Where a line contains "table_cell [402, 1040, 412, 1066]", start there and write out that line and each one after it, word for word, through the final line of the entries; add nothing else.

▶ [Exercise material]:
----------
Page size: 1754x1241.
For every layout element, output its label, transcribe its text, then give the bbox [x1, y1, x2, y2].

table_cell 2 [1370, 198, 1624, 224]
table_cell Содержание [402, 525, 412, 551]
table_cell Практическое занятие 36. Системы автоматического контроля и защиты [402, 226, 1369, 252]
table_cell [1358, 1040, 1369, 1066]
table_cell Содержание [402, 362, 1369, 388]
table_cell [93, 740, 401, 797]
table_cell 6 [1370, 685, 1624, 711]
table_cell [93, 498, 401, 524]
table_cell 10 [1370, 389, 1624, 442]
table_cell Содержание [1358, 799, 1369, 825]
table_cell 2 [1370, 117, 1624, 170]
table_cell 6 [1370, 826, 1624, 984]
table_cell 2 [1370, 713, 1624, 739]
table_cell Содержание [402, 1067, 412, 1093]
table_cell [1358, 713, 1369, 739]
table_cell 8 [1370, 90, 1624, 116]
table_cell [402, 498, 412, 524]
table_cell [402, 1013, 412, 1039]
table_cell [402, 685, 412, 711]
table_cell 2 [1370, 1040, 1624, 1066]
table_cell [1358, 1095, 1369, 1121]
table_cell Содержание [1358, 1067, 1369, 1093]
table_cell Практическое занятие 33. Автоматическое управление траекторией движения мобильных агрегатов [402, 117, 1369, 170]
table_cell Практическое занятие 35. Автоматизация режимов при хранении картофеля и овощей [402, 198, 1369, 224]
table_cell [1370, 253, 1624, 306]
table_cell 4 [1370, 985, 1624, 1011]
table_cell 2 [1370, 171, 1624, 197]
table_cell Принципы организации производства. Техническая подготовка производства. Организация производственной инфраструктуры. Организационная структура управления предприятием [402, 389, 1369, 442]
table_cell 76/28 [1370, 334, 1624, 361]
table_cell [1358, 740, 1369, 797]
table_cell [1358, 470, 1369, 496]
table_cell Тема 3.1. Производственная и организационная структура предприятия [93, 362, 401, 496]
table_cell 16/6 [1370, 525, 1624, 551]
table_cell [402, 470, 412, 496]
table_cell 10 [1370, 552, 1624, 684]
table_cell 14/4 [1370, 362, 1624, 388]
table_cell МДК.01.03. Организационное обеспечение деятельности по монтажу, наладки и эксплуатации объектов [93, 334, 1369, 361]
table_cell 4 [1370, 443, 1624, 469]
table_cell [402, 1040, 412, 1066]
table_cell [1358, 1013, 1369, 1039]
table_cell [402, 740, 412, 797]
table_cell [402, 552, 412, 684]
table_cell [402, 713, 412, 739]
----------
▶ [Task response]:
table_cell [402, 1040, 412, 1066]
table_cell [1358, 1013, 1369, 1039]
table_cell [402, 740, 412, 797]
table_cell [402, 552, 412, 684]
table_cell [402, 713, 412, 739]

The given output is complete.